Our key findings were:

  • Appointment availability was good. Patients could access a brief description of the GPs available. Patients could choose either a male or female GP or one that spoke a specific language or had a specific interest.
  • There were recruitment checks in place for all GPs and the provider stipulated GPs had to also be working within the NHS and have a minimum qualification of MRCGP.
  • GPs registered with the service had to receive specific induction training prior to treating patients. GPs also received access to all policies, handbooks on how the IT system worked; the consultation process and a newsletter when any changes were made. GPs told us they received excellent support if there were any technical issues or clinical queries.
  • There were systems in place to mitigate safety risks including analysing significant events and safeguarding.
  • Systems were in place to protect personal information about patients.

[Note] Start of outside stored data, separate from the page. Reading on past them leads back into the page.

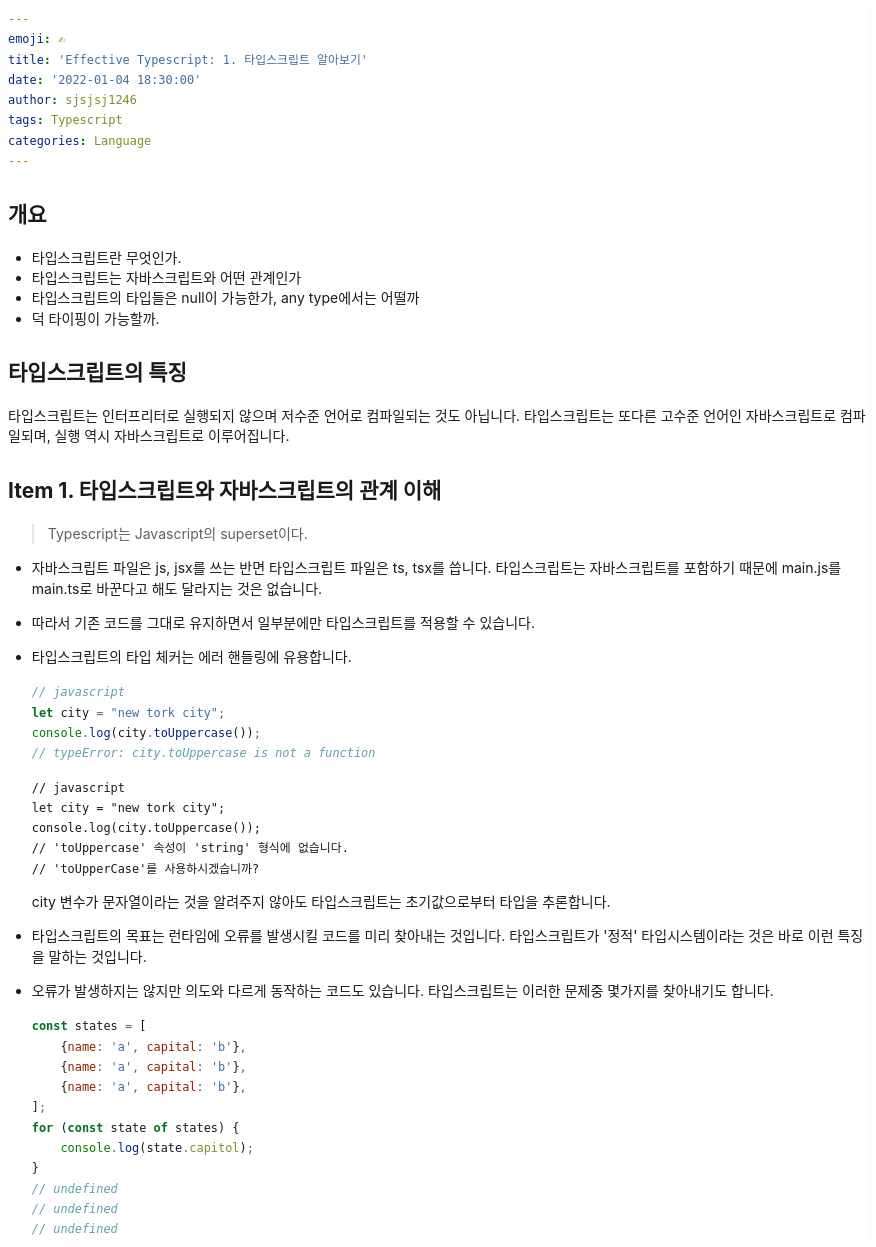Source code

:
 ```yaml
---
emoji: ✍️
title: 'Effective Typescript: 1. 타입스크립트 알아보기'
date: '2022-01-04 18:30:00'
author: sjsjsj1246
tags: Typescript
categories: Language
---
```


## 개요

- 타입스크립트란 무엇인가.
- 타입스크립트는 자바스크립트와 어떤 관계인가
- 타입스크립트의 타입들은 null이 가능한가, any type에서는 어떨까
- 덕 타이핑이 가능할까.

## 타입스크립트의 특징

타입스크립트는 인터프리터로 실행되지 않으며 저수준 언어로 컴파일되는 것도 아닙니다. 
타입스크립트는 또다른 고수준 언어인 자바스크립트로 컴파일되며, 실행 역시 자바스크립트로 이루어집니다.

## Item 1. 타입스크립트와 자바스크립트의 관계 이해

> Typescript는 Javascript의 superset이다.

- 자바스크립트 파일은 js, jsx를 쓰는 반면 타입스크립트 파일은 ts, tsx를 씁니다. 타입스크립트는 자바스크립트를 포함하기 때문에 main.js를 main.ts로 바꾼다고 해도 달라지는 것은 없습니다.
- 따라서 기존 코드를 그대로 유지하면서 일부분에만 타입스크립트를 적용할 수 있습니다.
- 타입스크립트의 타입 체커는 에러 핸들링에 유용합니다.
    
    ```jsx
    // javascript
    let city = "new tork city";
    console.log(city.toUppercase());
    // typeError: city.toUppercase is not a function
    ```
    
    ```tsx
    // javascript
    let city = "new tork city";
    console.log(city.toUppercase());
    // 'toUppercase' 속성이 'string' 형식에 없습니다.
    // 'toUpperCase'를 사용하시겠습니까?
    ```
    
    city 변수가 문자열이라는 것을 알려주지 않아도 타입스크립트는 초기값으로부터 타입을 추론합니다.
    
- 타입스크립트의 목표는 런타임에 오류를 발생시킬 코드를 미리 찾아내는 것입니다. 타입스크립트가 '정적' 타입시스템이라는 것은 바로 이런 특징을 말하는 것입니다.
- 오류가 발생하지는 않지만 의도와 다르게 동작하는 코드도 있습니다. 타입스크립트는 이러한 문제중 몇가지를 찾아내기도 합니다.
    
    ```jsx
    const states = [
    	{name: 'a', capital: 'b'},
    	{name: 'a', capital: 'b'},
    	{name: 'a', capital: 'b'},
    ];
    for (const state of states) {
    	console.log(state.capitol);
    }
    // undefined
    // undefined
    // undefined
    ```
    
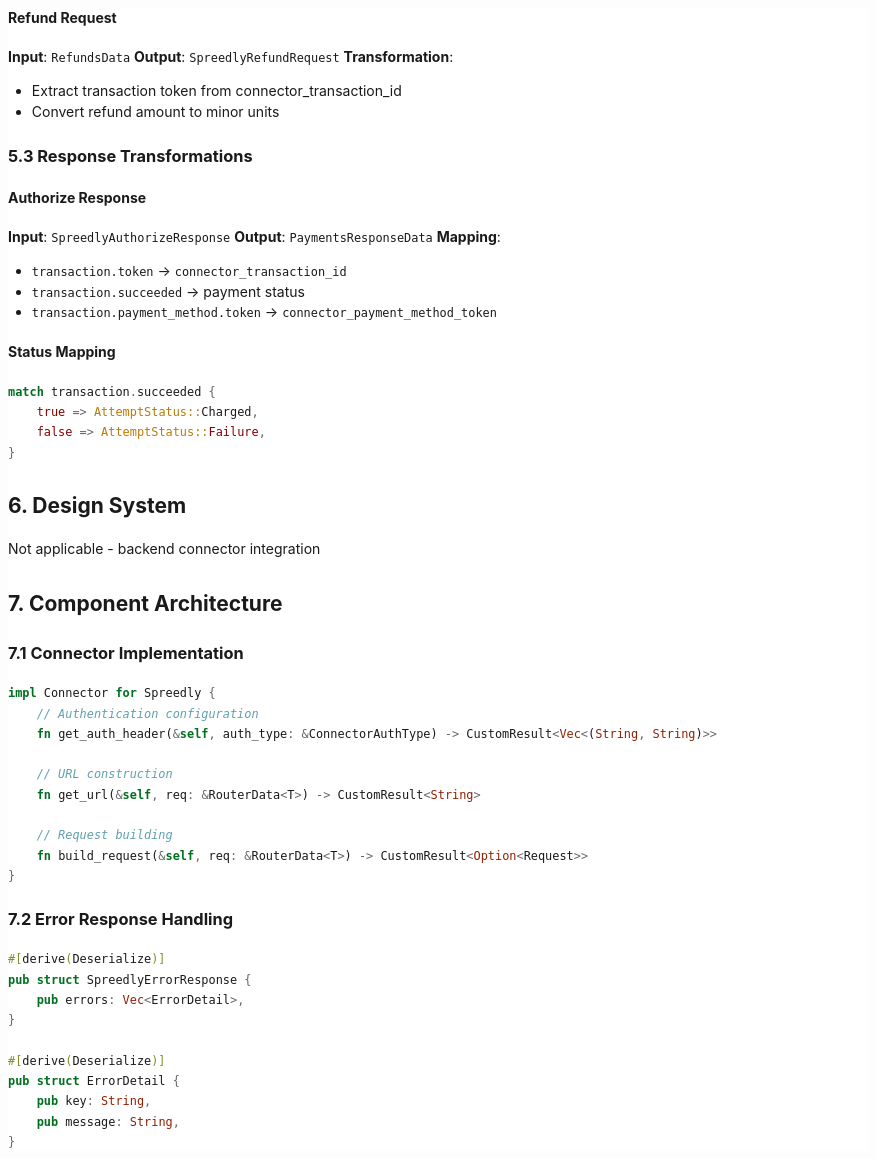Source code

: #### Refund Request
**Input**: `RefundsData`
**Output**: `SpreedlyRefundRequest`
**Transformation**:
- Extract transaction token from connector_transaction_id
- Convert refund amount to minor units

### 5.3 Response Transformations

#### Authorize Response
**Input**: `SpreedlyAuthorizeResponse`
**Output**: `PaymentsResponseData`
**Mapping**:
- `transaction.token` → `connector_transaction_id`
- `transaction.succeeded` → payment status
- `transaction.payment_method.token` → `connector_payment_method_token`

#### Status Mapping
```rust
match transaction.succeeded {
    true => AttemptStatus::Charged,
    false => AttemptStatus::Failure,
}
```

## 6. Design System
Not applicable - backend connector integration

## 7. Component Architecture

### 7.1 Connector Implementation
```rust
impl Connector for Spreedly {
    // Authentication configuration
    fn get_auth_header(&self, auth_type: &ConnectorAuthType) -> CustomResult<Vec<(String, String)>>
    
    // URL construction
    fn get_url(&self, req: &RouterData<T>) -> CustomResult<String>
    
    // Request building
    fn build_request(&self, req: &RouterData<T>) -> CustomResult<Option<Request>>
}
```

### 7.2 Error Response Handling
```rust
#[derive(Deserialize)]
pub struct SpreedlyErrorResponse {
    pub errors: Vec<ErrorDetail>,
}

#[derive(Deserialize)]
pub struct ErrorDetail {
    pub key: String,
    pub message: String,
}
```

Both the company and individual GPs were registered with the Information Commissioner’s Office.
  • Patients were treated in line with best practice guidance and appropriate medical records were maintained. Prescribing was monitored to prevent any misuse of the system by patients and to ensure GPs were prescribing appropriately.
  • Staff we spoke with were aware of the organisational ethos and philosophy and told us they felt well supported and that they could raise any concerns with the provider or the manager.
  • There were clinical governance systems and processes in place to ensure the quality of service provision including, the use of consultation and prescribing audits, random spot checks, weekly monitoring reports and meetings.

  • Patients could rate the service they received. This was constantly monitored and if fell below the provider’s standards, this would trigger a review of the consultation to address any shortfalls. In addition, patients were emailed at the end of each consultation with a link to a survey they could complete or could also post any comments or suggestions online.